• [Written task]:
A faithful, picture-free copy of the listing below is required.

• [Material shown]:

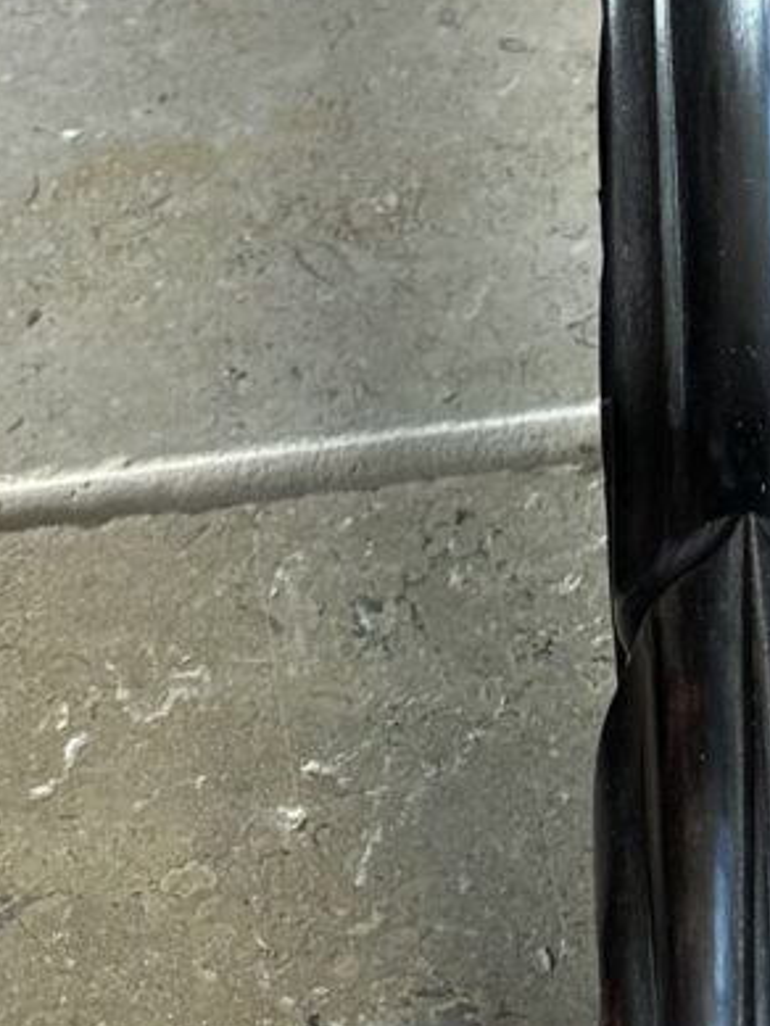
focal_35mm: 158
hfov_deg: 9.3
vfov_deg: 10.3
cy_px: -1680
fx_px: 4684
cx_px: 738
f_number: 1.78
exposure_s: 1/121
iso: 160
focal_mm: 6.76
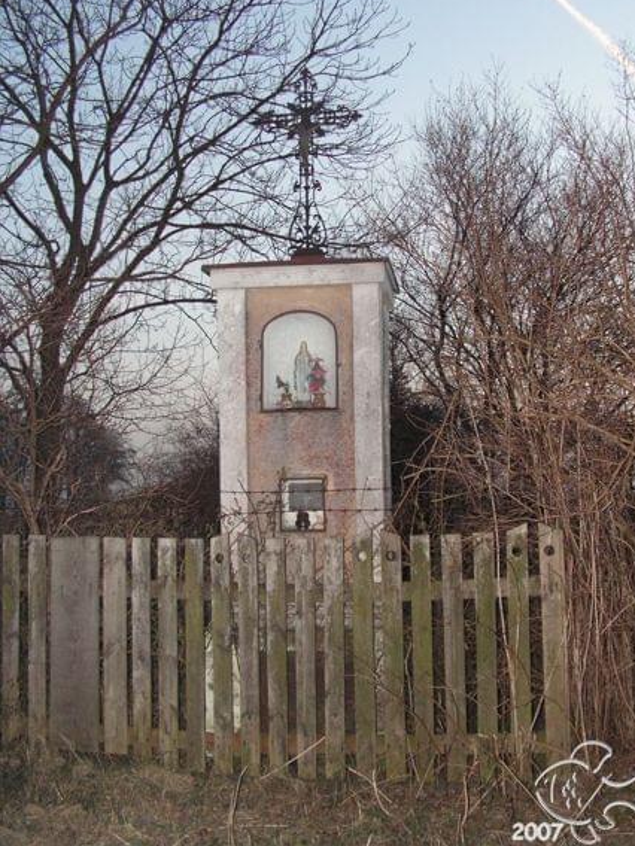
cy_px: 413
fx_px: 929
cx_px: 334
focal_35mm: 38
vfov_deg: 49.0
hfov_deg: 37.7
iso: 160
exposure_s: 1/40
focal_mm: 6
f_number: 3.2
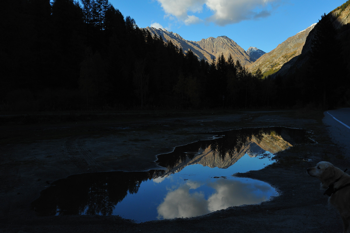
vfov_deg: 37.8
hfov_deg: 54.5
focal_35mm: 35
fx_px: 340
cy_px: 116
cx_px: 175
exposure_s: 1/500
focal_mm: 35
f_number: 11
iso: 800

• [Answer]:
focal_35mm: 158
hfov_deg: 9.3
vfov_deg: 10.3
cy_px: -1680
fx_px: 4684
cx_px: 738
f_number: 1.78
exposure_s: 1/121
iso: 160
focal_mm: 6.76
cy_px: 413
fx_px: 929
cx_px: 334
focal_35mm: 38
vfov_deg: 49.0
hfov_deg: 37.7
iso: 160
exposure_s: 1/40
focal_mm: 6
f_number: 3.2
vfov_deg: 37.8
hfov_deg: 54.5
focal_35mm: 35
fx_px: 340
cy_px: 116
cx_px: 175
exposure_s: 1/500
focal_mm: 35
f_number: 11
iso: 800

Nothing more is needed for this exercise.